La direction de la décision indique si la décision élargit ou réduit l'expression sur la base d'une analyse de l'affaire.
D’une part, la décision met en évidence la jurisprudence du système interaméricain des droits de l’homme, selon laquelle la diffusion de discours politiques pendant les campagnes électorales est une activité particulièrement protégée par la liberté d’expression. L’arrêt explique que les personnes qui satisfont au critère de l’ »importance publique » doivent avoir un niveau de tolérance plus élevé. Cependant, il précise également que pour être protégé, le discours doit se référer explicitement et directement à l’activité d’importance publique exercée par la personne critiquée. Dans le cas présent, la critique aurait dû porter directement et spécifiquement sur les actions spécifiques du présentateur. Comme la publicité n’identifiait pas ces actions, la Haute Chambre du Tribunal électoral a décidé d’ordonner le retrait du message promotionnel qui comprenait l’image du journaliste. Cette partie de l’arrêt restreint la portée du droit à la liberté d’expression.

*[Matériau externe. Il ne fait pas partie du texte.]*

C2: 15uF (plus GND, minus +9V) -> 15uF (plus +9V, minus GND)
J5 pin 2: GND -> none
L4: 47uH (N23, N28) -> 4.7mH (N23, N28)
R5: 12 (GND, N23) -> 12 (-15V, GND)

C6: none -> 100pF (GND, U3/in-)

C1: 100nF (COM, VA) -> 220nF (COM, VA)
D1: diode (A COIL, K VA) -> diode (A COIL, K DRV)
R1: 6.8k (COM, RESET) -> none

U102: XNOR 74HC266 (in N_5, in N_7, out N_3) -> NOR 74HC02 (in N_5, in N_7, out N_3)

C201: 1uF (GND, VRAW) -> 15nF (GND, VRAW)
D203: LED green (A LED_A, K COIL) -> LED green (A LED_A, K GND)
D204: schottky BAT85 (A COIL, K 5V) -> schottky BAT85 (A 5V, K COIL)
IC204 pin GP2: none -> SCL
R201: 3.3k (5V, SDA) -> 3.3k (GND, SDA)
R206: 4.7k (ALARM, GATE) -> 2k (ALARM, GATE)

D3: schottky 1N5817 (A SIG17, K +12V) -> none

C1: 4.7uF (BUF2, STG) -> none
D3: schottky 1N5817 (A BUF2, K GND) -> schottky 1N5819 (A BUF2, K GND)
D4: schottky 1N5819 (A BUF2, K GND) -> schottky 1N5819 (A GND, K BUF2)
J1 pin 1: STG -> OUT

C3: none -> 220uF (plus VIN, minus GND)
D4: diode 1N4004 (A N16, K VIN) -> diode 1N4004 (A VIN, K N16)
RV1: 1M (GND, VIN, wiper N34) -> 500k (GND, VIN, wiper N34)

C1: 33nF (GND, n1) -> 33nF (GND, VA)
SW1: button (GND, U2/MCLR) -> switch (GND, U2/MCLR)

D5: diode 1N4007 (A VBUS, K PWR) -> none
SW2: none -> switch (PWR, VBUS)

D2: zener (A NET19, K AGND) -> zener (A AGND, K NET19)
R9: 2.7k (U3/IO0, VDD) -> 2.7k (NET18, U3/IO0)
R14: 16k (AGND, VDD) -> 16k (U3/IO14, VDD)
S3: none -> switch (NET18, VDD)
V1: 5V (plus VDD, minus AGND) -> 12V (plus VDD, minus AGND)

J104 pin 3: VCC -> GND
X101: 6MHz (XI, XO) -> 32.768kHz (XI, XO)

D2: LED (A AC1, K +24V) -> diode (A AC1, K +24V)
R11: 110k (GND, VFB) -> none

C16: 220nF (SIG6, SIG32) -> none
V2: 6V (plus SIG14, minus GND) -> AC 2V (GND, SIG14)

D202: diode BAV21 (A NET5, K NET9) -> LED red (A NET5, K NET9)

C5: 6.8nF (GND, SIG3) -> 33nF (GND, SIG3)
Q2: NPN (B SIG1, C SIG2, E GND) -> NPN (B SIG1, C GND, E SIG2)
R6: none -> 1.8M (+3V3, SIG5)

La perspective globale montre comment la décision de la Cour a été influencée par les normes d'une ou de plusieurs régions.
L'importance du cas fait référence à l'influence du cas et à la manière dont son importance évolue dans le temps.
Le Tribunal électoral est chargé d’entendre les affaires concernant la protection des droits politiques et les contestations électorales.